CAWNPORE, 28 SEPTEMBRE.


La force du nombre est douloureusement, glorifiée à Cawnpore par un puits de marbre blanc, que garde un ange aux bras chargés de palmes. Les mains croisées sur la poitrine, son extatique visage de granit regarde le firmament et sa tête, dont les boucles rigides effleurent la margelle, semblent se pencher vers les profondeurs de ce sinistre trou pour surprendre la plainte suprême des victimes de Nana Saheb.

La nation britannique a élevé ce monument à un petit groupe de ses enfants qui succombèrent lors de la révolte des Cipayes, sous la rage meurtrière des soldats du Nabab de Cawnpore.

Ils n’épargnèrent ni l’âge, ni la jeunesse, ni la beauté.
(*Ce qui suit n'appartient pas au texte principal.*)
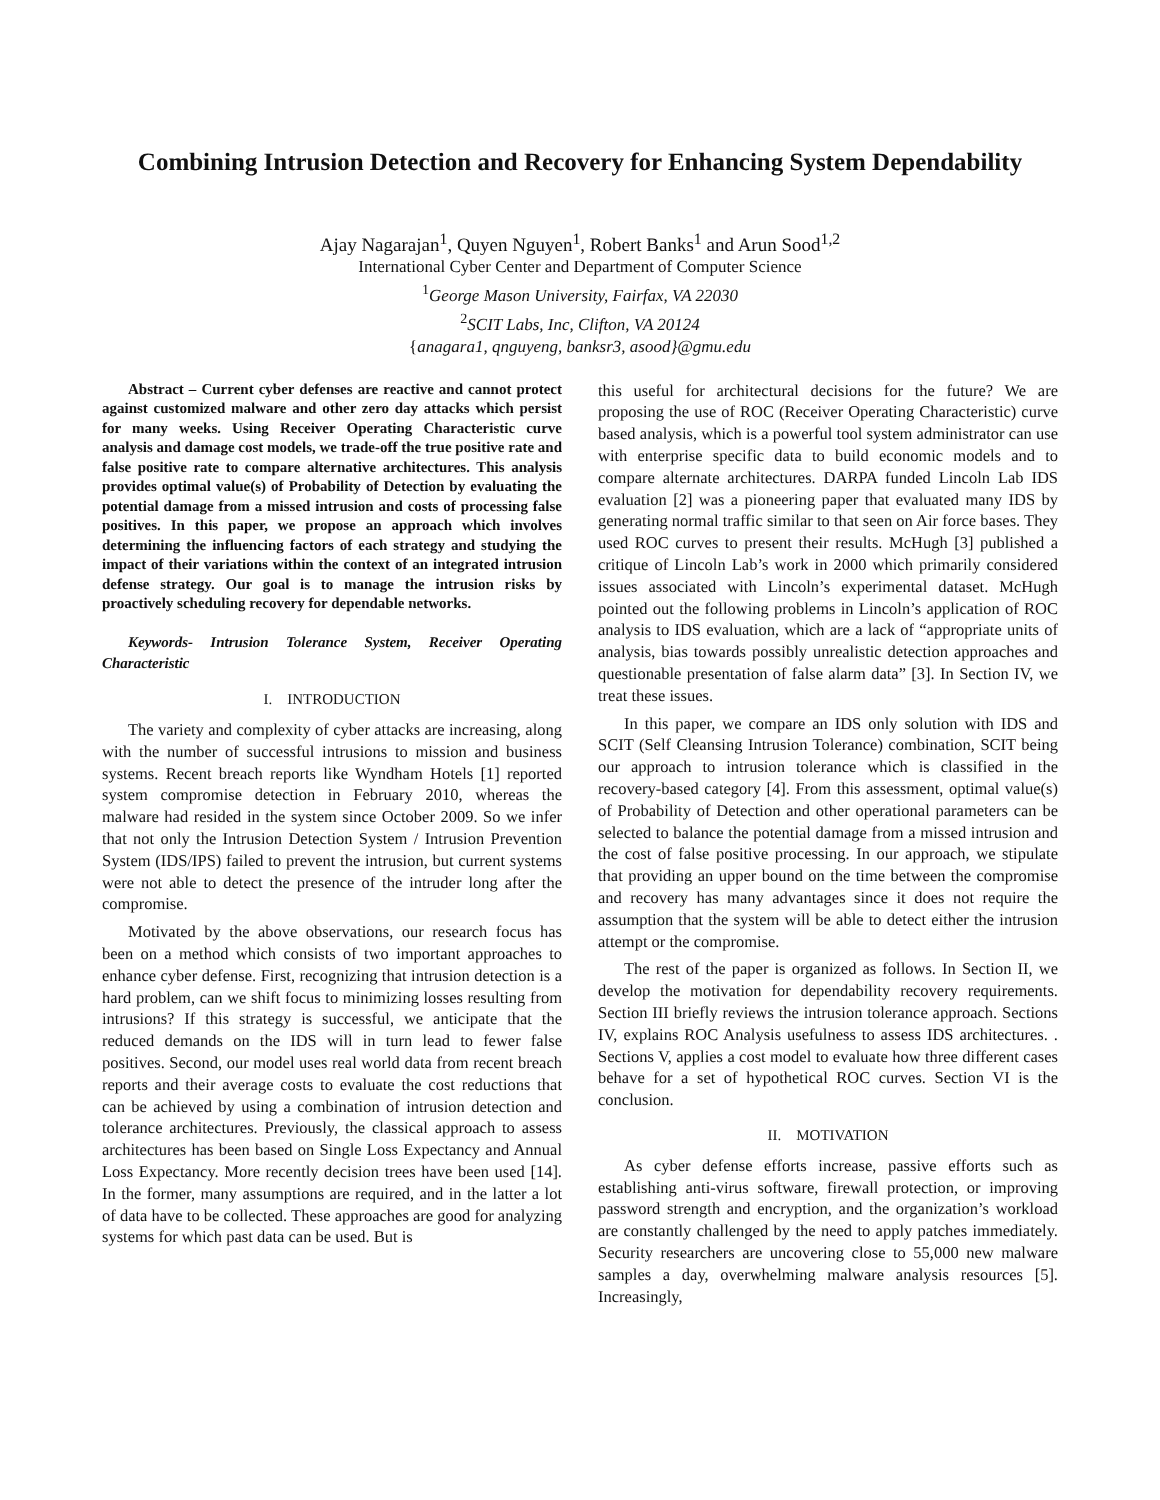Combining Intrusion Detection and Recovery for Enhancing System Dependability
Ajay Nagarajan<sup>1</sup>, Quyen Nguyen<sup>1</sup>, Robert Banks<sup>1</sup> and Arun Sood<sup>1,2</sup>
International Cyber Center and Department of Computer Science
<sup>1</sup> George Mason University, Fairfax, VA 22030
<sup>2</sup> SCIT Labs, Inc, Clifton, VA 20124
{anagara1, qnguyeng, banksr3, asood}@gmu.edu
Abstract – Current cyber defenses are reactive and cannot protect against customized malware and other zero day attacks which persist for many weeks. Using Receiver Operating Characteristic curve analysis and damage cost models, we trade-off the true positive rate and false positive rate to compare alternative architectures. This analysis provides optimal value(s) of Probability of Detection by evaluating the potential damage from a missed intrusion and costs of processing false positives. In this paper, we propose an approach which involves determining the influencing factors of each strategy and studying the impact of their variations within the context of an integrated intrusion defense strategy. Our goal is to manage the intrusion risks by proactively scheduling recovery for dependable networks.
Keywords- Intrusion Tolerance System, Receiver Operating Characteristic
I. INTRODUCTION
The variety and complexity of cyber attacks are increasing, along with the number of successful intrusions to mission and business systems. Recent breach reports like Wyndham Hotels [1] reported system compromise detection in February 2010, whereas the malware had resided in the system since October 2009. So we infer that not only the Intrusion Detection System / Intrusion Prevention System (IDS/IPS) failed to prevent the intrusion, but current systems were not able to detect the presence of the intruder long after the compromise.
Motivated by the above observations, our research focus has been on a method which consists of two important approaches to enhance cyber defense. First, recognizing that intrusion detection is a hard problem, can we shift focus to minimizing losses resulting from intrusions? If this strategy is successful, we anticipate that the reduced demands on the IDS will in turn lead to fewer false positives. Second, our model uses real world data from recent breach reports and their average costs to evaluate the cost reductions that can be achieved by using a combination of intrusion detection and tolerance architectures. Previously, the classical approach to assess architectures has been based on Single Loss Expectancy and Annual Loss Expectancy. More recently decision trees have been used [14]. In the former, many assumptions are required, and in the latter a lot of data have to be collected. These approaches are good for analyzing systems for which past data can be used. But is
this useful for architectural decisions for the future? We are proposing the use of ROC (Receiver Operating Characteristic) curve based analysis, which is a powerful tool system administrator can use with enterprise specific data to build economic models and to compare alternate architectures. DARPA funded Lincoln Lab IDS evaluation [2] was a pioneering paper that evaluated many IDS by generating normal traffic similar to that seen on Air force bases. They used ROC curves to present their results. McHugh [3] published a critique of Lincoln Lab’s work in 2000 which primarily considered issues associated with Lincoln’s experimental dataset. McHugh pointed out the following problems in Lincoln’s application of ROC analysis to IDS evaluation, which are a lack of “appropriate units of analysis, bias towards possibly unrealistic detection approaches and questionable presentation of false alarm data” [3]. In Section IV, we treat these issues.
In this paper, we compare an IDS only solution with IDS and SCIT (Self Cleansing Intrusion Tolerance) combination, SCIT being our approach to intrusion tolerance which is classified in the recovery-based category [4]. From this assessment, optimal value(s) of Probability of Detection and other operational parameters can be selected to balance the potential damage from a missed intrusion and the cost of false positive processing. In our approach, we stipulate that providing an upper bound on the time between the compromise and recovery has many advantages since it does not require the assumption that the system will be able to detect either the intrusion attempt or the compromise.
The rest of the paper is organized as follows. In Section II, we develop the motivation for dependability recovery requirements. Section III briefly reviews the intrusion tolerance approach. Sections IV, explains ROC Analysis usefulness to assess IDS architectures. . Sections V, applies a cost model to evaluate how three different cases behave for a set of hypothetical ROC curves. Section VI is the conclusion.
II. MOTIVATION
As cyber defense efforts increase, passive efforts such as establishing anti-virus software, firewall protection, or improving password strength and encryption, and the organization’s workload are constantly challenged by the need to apply patches immediately. Security researchers are uncovering close to 55,000 new malware samples a day, overwhelming malware analysis resources [5]. Increasingly,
L’on sait à peine le nombre des victimes et l’on ignore presque leurs noms. Le premier cadavre que l’armée anglaise, finalement victorieuse, retira du puits où s’entassaient, en une lugubre hécatombe, des membres mutilés de vieillards, des corps d’enfants, des têtes sanglantes de femmes, fut celui d’une jeune fille dont le pied blanc dépassait l’affreux amoncellement.

Autour du mausolée s’étend un immense et délicieux jardin, dont les buissons fleuris recèlent des plantes vénéneuses, les gazons des reptiles meurtriers, des insectes venimeux.
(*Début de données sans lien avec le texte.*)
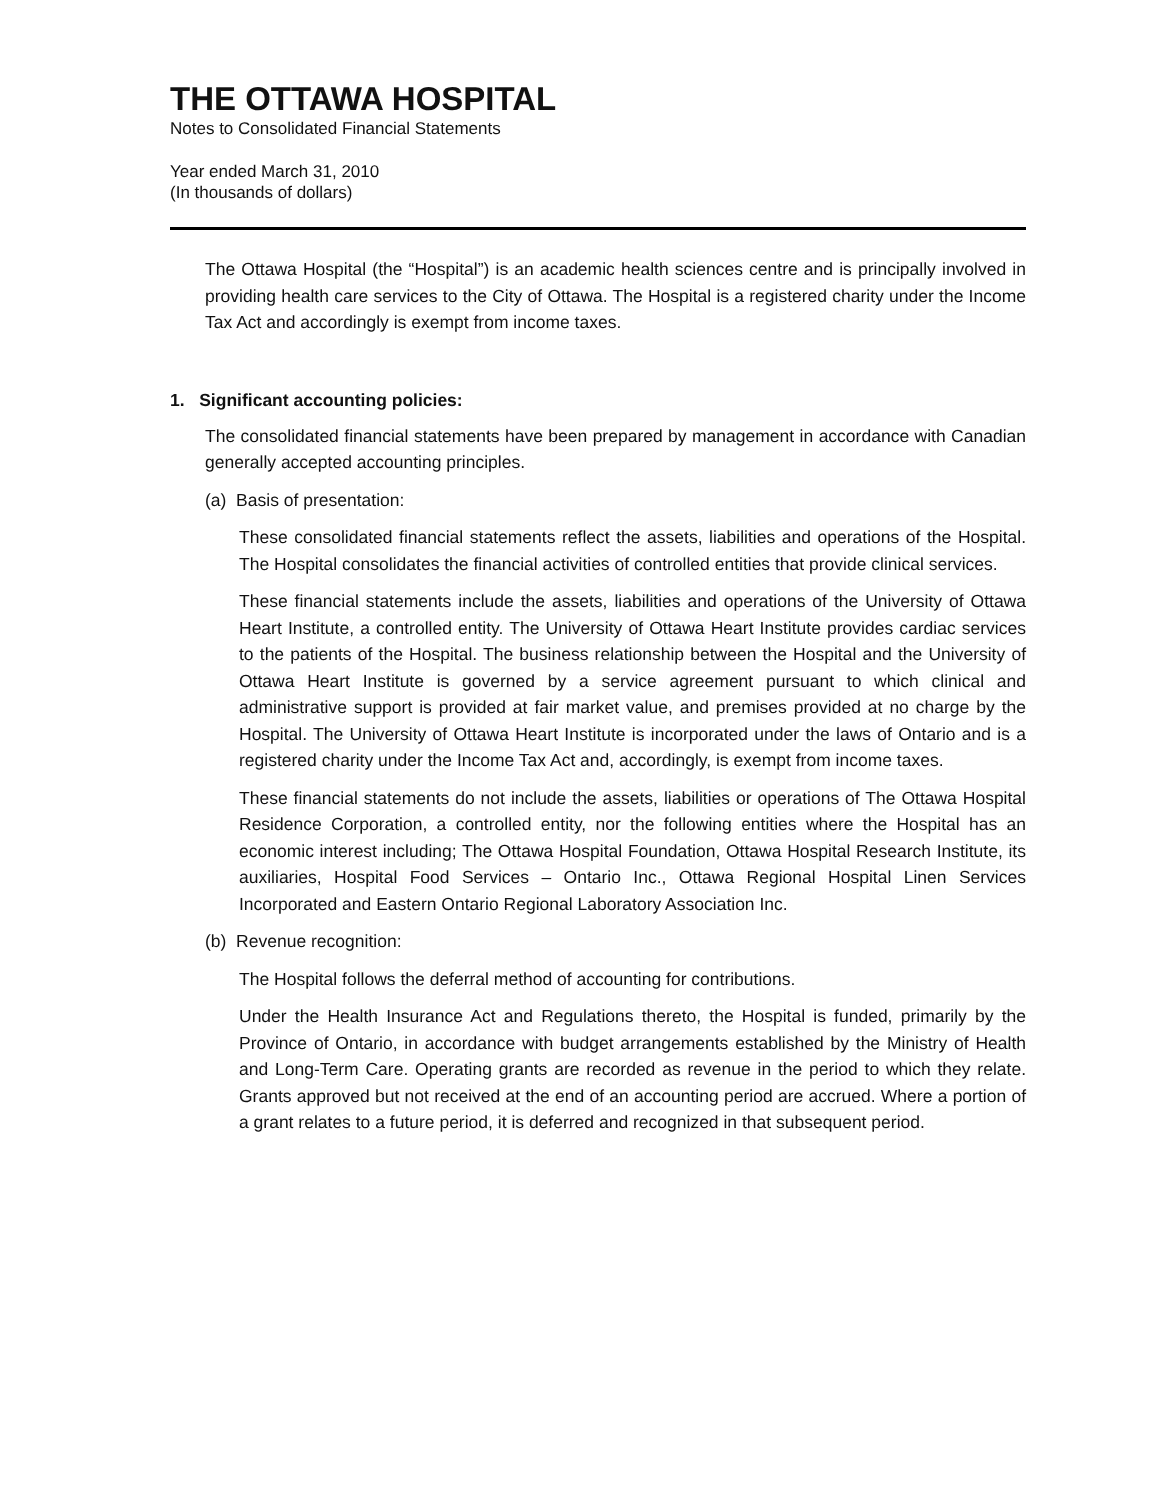THE OTTAWA HOSPITAL
Notes to Consolidated Financial Statements
Year ended March 31, 2010
(In thousands of dollars)
The Ottawa Hospital (the “Hospital”) is an academic health sciences centre and is principally involved in providing health care services to the City of Ottawa. The Hospital is a registered charity under the Income Tax Act and accordingly is exempt from income taxes.
1. Significant accounting policies:
The consolidated financial statements have been prepared by management in accordance with Canadian generally accepted accounting principles.
(a) Basis of presentation:
These consolidated financial statements reflect the assets, liabilities and operations of the Hospital. The Hospital consolidates the financial activities of controlled entities that provide clinical services.
These financial statements include the assets, liabilities and operations of the University of Ottawa Heart Institute, a controlled entity. The University of Ottawa Heart Institute provides cardiac services to the patients of the Hospital. The business relationship between the Hospital and the University of Ottawa Heart Institute is governed by a service agreement pursuant to which clinical and administrative support is provided at fair market value, and premises provided at no charge by the Hospital. The University of Ottawa Heart Institute is incorporated under the laws of Ontario and is a registered charity under the Income Tax Act and, accordingly, is exempt from income taxes.
These financial statements do not include the assets, liabilities or operations of The Ottawa Hospital Residence Corporation, a controlled entity, nor the following entities where the Hospital has an economic interest including; The Ottawa Hospital Foundation, Ottawa Hospital Research Institute, its auxiliaries, Hospital Food Services – Ontario Inc., Ottawa Regional Hospital Linen Services Incorporated and Eastern Ontario Regional Laboratory Association Inc.
(b) Revenue recognition:
The Hospital follows the deferral method of accounting for contributions.
Under the Health Insurance Act and Regulations thereto, the Hospital is funded, primarily by the Province of Ontario, in accordance with budget arrangements established by the Ministry of Health and Long-Term Care. Operating grants are recorded as revenue in the period to which they relate. Grants approved but not received at the end of an accounting period are accrued. Where a portion of a grant relates to a future period, it is deferred and recognized in that subsequent period.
Involontairement, l’on identifie ce parc au caractère indigène ; ces dangers latents, presqu’infimes, symbolisent l’astuce, la ruse, la haine, sourdes et obséquieuses de certaines races pour leurs maîtres européens et l’on songe avec quelque effroi à la révolution totale de la carte asiatique qu’amènerait une fusion générale des intérêts et des ambitions indigènes, une union, improbable du reste, de toutes les castes, de tous les clans, se levant de l’Hymalaya au Mysore, du Gange au Brahmapoutre, comme une nation homogène et innombrable, contre quelques milliers de soldats britanniques.